Por: Rafael Aubad L. Presidente de Proantioquia
Publicado en El Colombiano
El momento es trascendental. Colombia discute la finalización del conflicto armado con un proceso que, aunque tiene todavía incertidumbres, representa muchas oportunidades. Finalizar el conflicto armado es una condición necesaria para construir un país mejor, de eso no hay dudas; pero insuficiente para que la paz sea sostenible.
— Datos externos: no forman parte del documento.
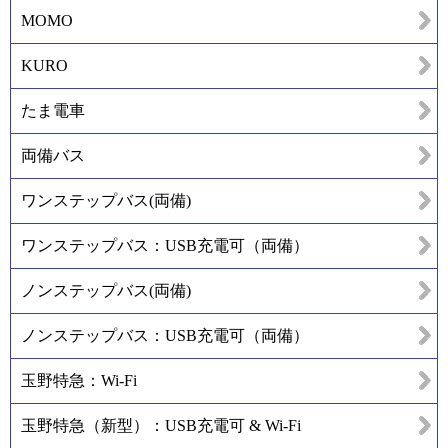
MOMO
KURO
たま電車
両備バス
ワンステップバス(両備)
ワンステップバス：USB充電可（両備）
ノンステップバス(両備)
ノンステップバス：USB充電可（両備）
玉野特急：Wi-Fi
玉野特急（新型）：USB充電可 & Wi-Fi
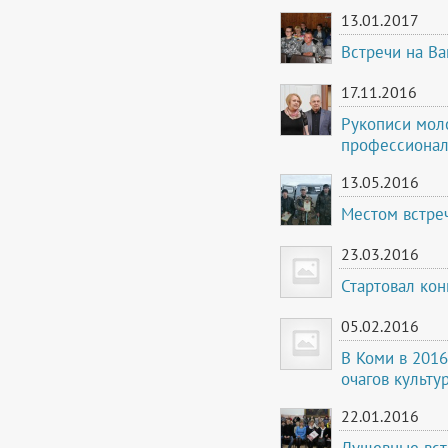
13.01.2017
Встречи на В
17.11.2016
Рукописи мол
профессиона
13.05.2016
Местом встреч
23.03.2016
Стартовал ко
05.02.2016
В Коми в 2016
очагов культу
22.01.2016
Душевные вст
Esta nueva etapa requiere una ciudadanía activa, que participe, pregunte, se informe y actúe. Así lo comprendimos en el sector empresarial y por eso la Andi y Proantioquia, con el acompañamiento académico de la Universidad Eafit, asumimos el compromiso de tener una visión analítica y propositiva sobre el proceso de negociación con las Farc.
El documento Construir una paz sostenible, que dimos a conocer la semana anterior, es precisamente un análisis sobre temas críticos y recomendaciones para que sea sostenible y legítimo el final del conflicto armado. Análisis que asumimos con total responsabilidad.
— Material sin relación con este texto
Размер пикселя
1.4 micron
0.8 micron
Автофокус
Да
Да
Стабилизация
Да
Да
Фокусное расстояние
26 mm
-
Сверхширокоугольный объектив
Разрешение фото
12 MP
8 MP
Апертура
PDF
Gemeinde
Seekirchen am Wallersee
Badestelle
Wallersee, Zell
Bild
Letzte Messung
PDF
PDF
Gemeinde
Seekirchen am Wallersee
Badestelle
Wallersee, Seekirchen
También la semana anterior, con Fescol y Eafit, convocamos el evento Diálogo Empresarios y Paz, donde compartimos con diferentes invitados experiencias de otros conflictos y periodos de transición hacia una sociedad en paz. Con ellos identificamos retos, obstáculos, oportunidades y escenarios sobre cómo mantener un diálogo activo, crítico y argumentativo lejos de cualquier crispación política, aún en los momentos más difíciles.
La finalización del conflicto y la transición hacia la paz, nos reta a todos a pasar de simples espectadores a ciudadanos activos. Los posacuerdos, exitosos o fracasados en muchos países, están íntimamente correlacionados con la participación ciudadana.
Estamos en momentos decisivos para expresarnos como ciudadanía en diferentes dimensiones. En la económica, que requiere corresponsabilidad, no solo en la simple exigibilidad de derechos, sino en la participación de los esfuerzos, que según las capacidades, son necesarios para la sostenibilidad de la paz.
Expresarnos en la dimensión social, en el respeto a la Ley y a las normas. Reconocer unos principios de autorregulación y en ningún caso aceptar el uso de la violencia para cooptar la voluntad de los ciudadanos. Y expresarnos en la dimensión cultural, en la construcción de un lenguaje que ayude a la reconciliación, que elimine las exclusiones y reconozca la diversidad para construir equidad.
La mayor responsabilidad les cabe a las Farc. Para que el proceso de negociación gane en legitimidad y apropiación por parte de la sociedad civil, requerimos que este grupo guerrillero muestre de forma efectiva las rutas, acciones y compromisos que deben asumir para llevar a cabo el anhelo de la paz.
Si construir una paz sostenible es responsabilidad de todos, debemos entonces exigirles también a las Farc que esta construcción esté acompañada de muestras y acciones reales de asumir su propia ciudadanía. De “este lado de la mesa” se están haciendo grandes esfuerzos pero es cada vez más urgente que “del otro lado de la mesa” se avance de manera decidida en las rutas para la dejación de armas y los deslindes, tanto del narcotráfico como en general de los ambientes de ilegalidad. Seguramente, si así sucede, habrá más opinión favorable a la finalización del conflicto.